### Task to carry out
Reproduce the text of the listing below verbatim, leaving out the pictures.

Rendered chart images
········

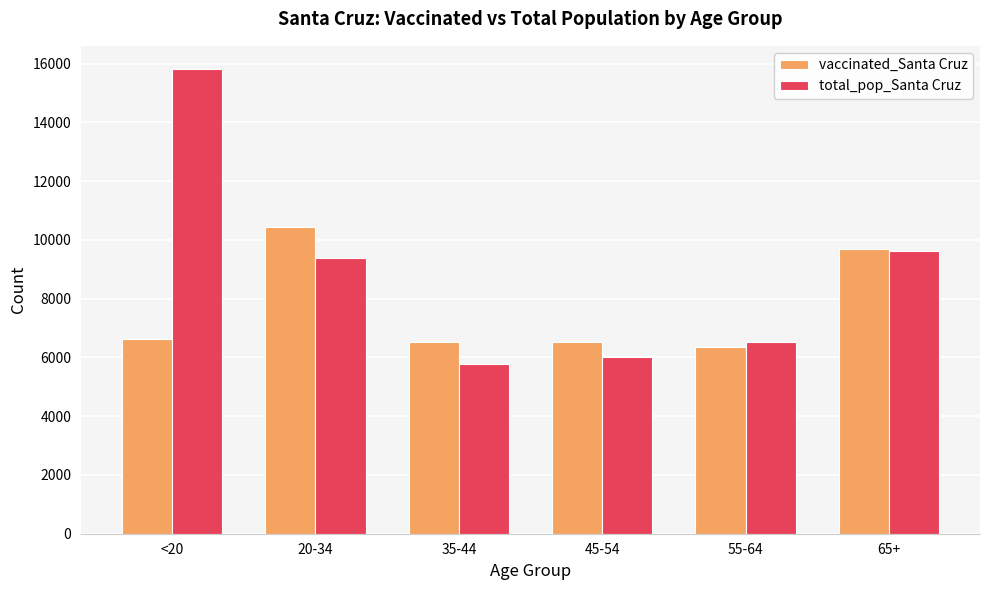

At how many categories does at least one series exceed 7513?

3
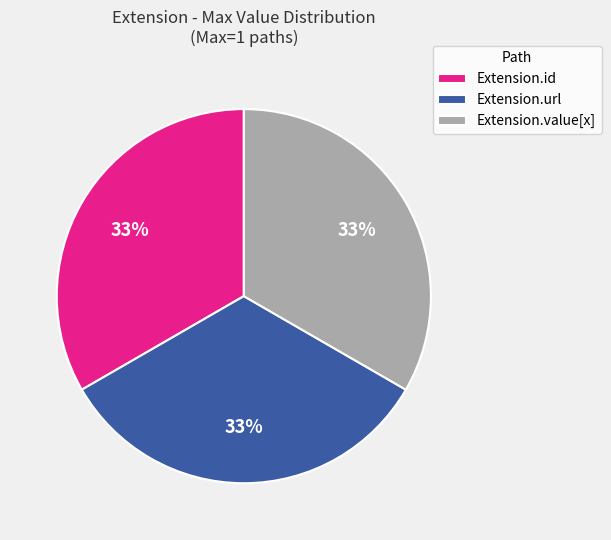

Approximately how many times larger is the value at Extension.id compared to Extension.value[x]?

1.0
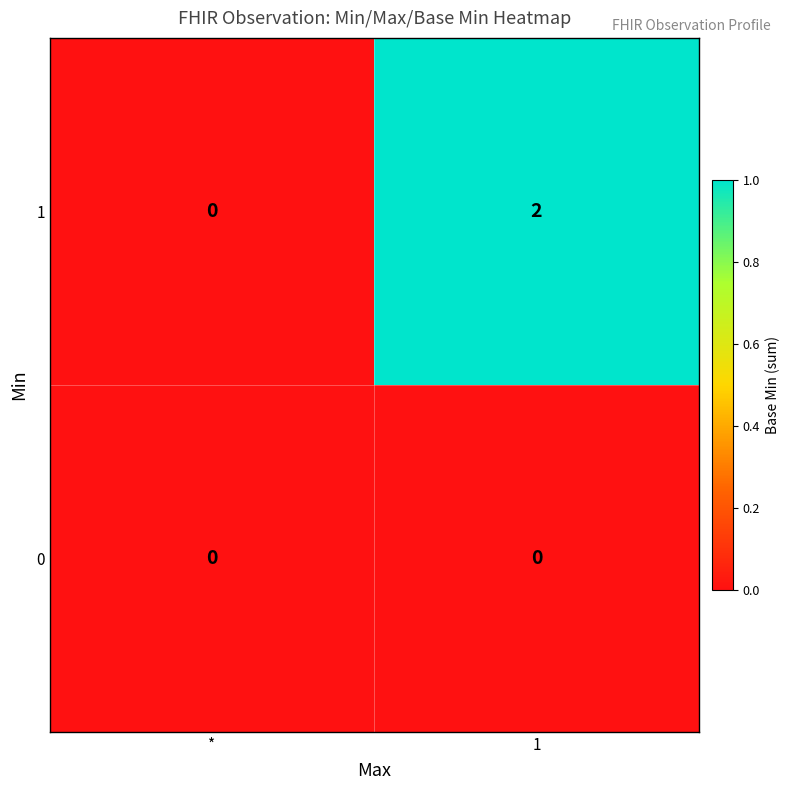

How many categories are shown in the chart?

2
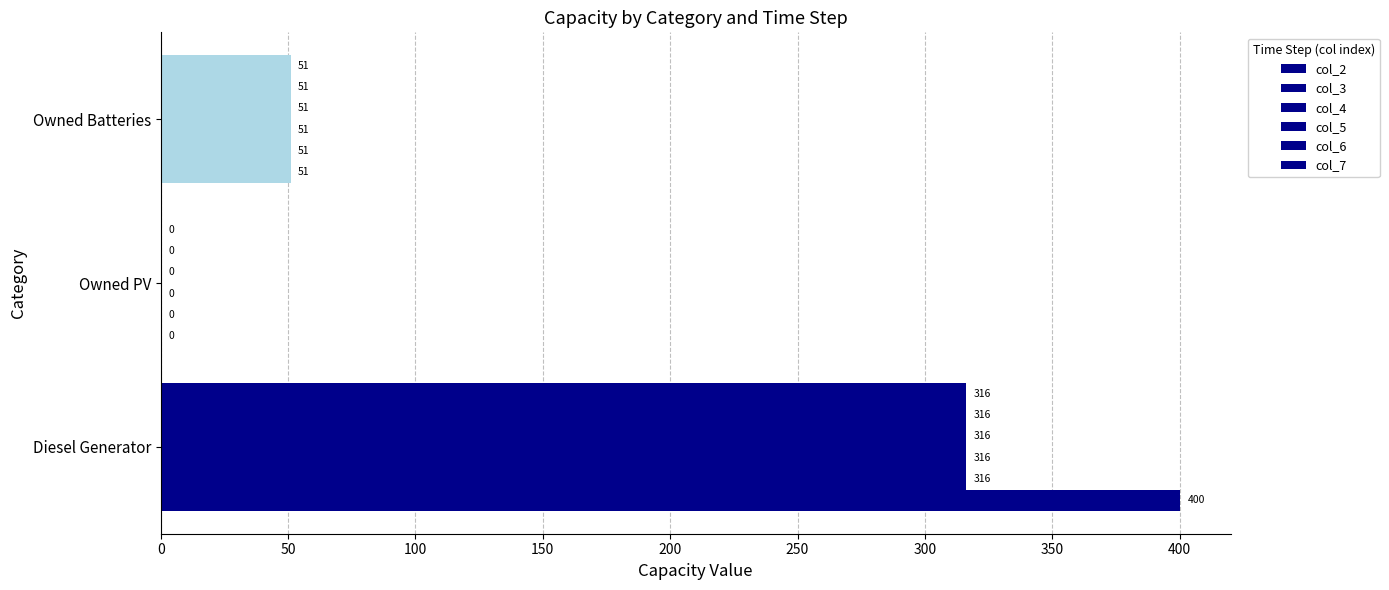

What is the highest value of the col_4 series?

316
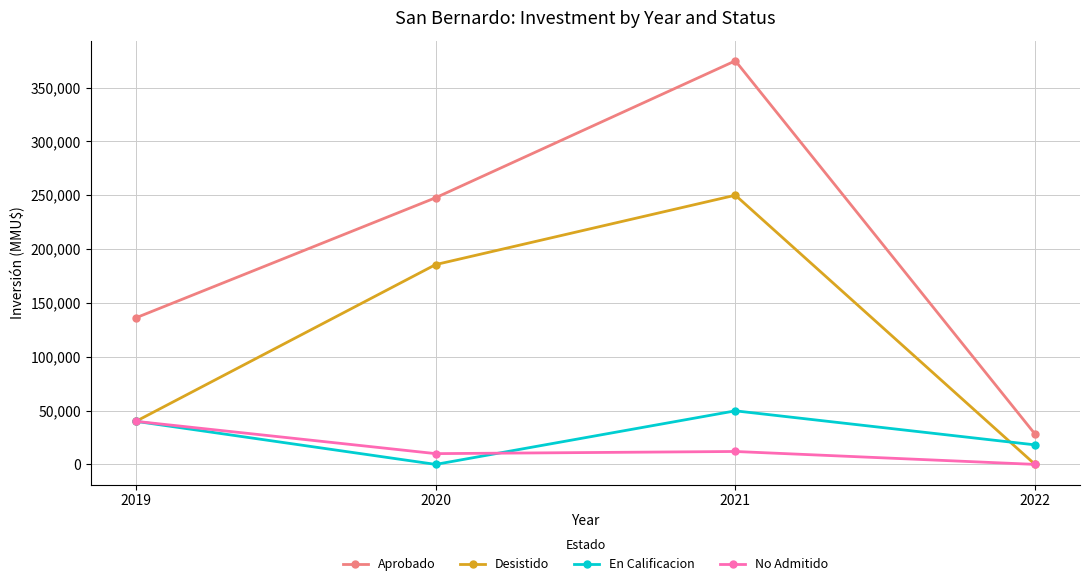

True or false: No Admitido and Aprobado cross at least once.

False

········

### Exercise answer
At how many categories does at least one series exceed 7513?

3

Approximately how many times larger is the value at Extension.id compared to Extension.value[x]?

1.0

How many categories are shown in the chart?

2

What is the highest value of the col_4 series?

316

True or false: No Admitido and Aprobado cross at least once.

False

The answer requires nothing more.